MaxHalford / prince

:crown: Multivariate exploratory data analysis in Python — PCA, CA, MCA, MFA, FAMD, GPA

Home Page:https://maxhalford.github.io/prince

Geek Repo:Geek Repo

Github PK Tool:Github PK Tool

Error while applying .transform()

nico695 opened this issue · comments

Same error that has been documented in here #56.

Tried downgrading the version to 0.7.0 through the repository that was linked in that thread. Still showing the same dimensionality error.

Here its the code:

import numpy as np
import pandas as pd
X_n = pd.DataFrame(data=np.random.rand(10000,2),columns=list('AB'))
X_c =pd.DataFrame(np.random.choice(list('abcde'),size=(10000,4),replace=True),columns =list('CDEF'))
X=pd.concat([X_n,X_c],axis=1)

from prince import FAMD

famd = FAMD(n_components = 6, n_iter = 100)
famd.fit(X)

famd.transform(X.iloc[1:10,:])

I got the same error in version 0.7.0 and 0.7.1

ValueError: shapes (9,20) and (22,6) not aligned: 20 (dim 1) != 22 (dim 0)

I've run into this issue a few times and it looks like it's based on how dummies are generated in _build_X_global. When the dataset you are transforming does not have examples of all the categorical variables from the larger original dataset, the resulting dummified dataset has fewer columns (in this case, 20 rather than 22).

Suggested fix for this (and #56 and #116) is to store the dummified columns in the famd and mfa models. If a new dataset being transformed only has a subset of categorical values, then its dummified dataset should have the right number of columns and one or more columns will be all zeroes. If a new dataset being transformed has new categorical values, should probably throw an error.

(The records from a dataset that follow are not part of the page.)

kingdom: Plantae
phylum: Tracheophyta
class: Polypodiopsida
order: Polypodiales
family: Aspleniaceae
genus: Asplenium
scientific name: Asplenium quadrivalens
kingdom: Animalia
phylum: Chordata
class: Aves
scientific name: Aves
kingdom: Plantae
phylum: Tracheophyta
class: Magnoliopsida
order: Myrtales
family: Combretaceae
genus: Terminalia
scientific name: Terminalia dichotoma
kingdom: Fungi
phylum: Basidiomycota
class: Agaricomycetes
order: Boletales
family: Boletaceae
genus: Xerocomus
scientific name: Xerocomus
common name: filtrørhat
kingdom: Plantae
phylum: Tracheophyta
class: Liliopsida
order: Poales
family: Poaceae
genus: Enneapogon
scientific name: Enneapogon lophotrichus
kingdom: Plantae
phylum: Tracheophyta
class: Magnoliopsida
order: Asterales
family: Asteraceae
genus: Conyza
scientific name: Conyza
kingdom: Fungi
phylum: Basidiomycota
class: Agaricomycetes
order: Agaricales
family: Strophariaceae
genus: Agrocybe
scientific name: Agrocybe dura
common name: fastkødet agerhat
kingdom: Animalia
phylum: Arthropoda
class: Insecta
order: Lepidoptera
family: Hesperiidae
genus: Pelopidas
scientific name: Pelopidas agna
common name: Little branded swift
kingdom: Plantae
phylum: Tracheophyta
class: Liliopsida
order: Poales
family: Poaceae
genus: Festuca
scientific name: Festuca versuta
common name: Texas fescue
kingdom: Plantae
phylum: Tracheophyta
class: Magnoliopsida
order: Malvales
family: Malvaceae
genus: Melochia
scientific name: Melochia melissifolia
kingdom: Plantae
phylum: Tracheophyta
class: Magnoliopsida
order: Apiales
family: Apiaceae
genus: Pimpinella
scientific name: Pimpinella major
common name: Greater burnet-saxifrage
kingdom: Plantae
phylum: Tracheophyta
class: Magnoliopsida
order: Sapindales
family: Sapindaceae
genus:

Had the same issue, so had to make sure my train, validation, and test have examples of all the categorical variables, before fitting MCA. And dump columns where they don't:

keep = []
for clmn in X_train_cat.columns:
    train_cats = set(X_val_train_cat[clmn].unique())
    val_cats = set(X_val_test_cat[clmn].unique())
    test_cats = set(X_test_cat[clmn].unique())
    keep.append(train_cats == val_cats == test_cats)

keep_columns = X_train_cat.columns[keep]

But that's obviously an awkward temp solution, just to make it work. The dummy matrix workaround @christophe-williams mentioned would be nice to have.

Hello there 👋

I apologise for not answering earlier. I was not maintaining Prince anymore. However, I have just refactored the entire codebase. This refactoring should have fixed many bugs.

I don’t have time and energy to check if this fixes your issue, but there is a good chance it does. Feel free to reopen this issue if the problem persists after installing the new version — that is, version 0.8.0 and onwards.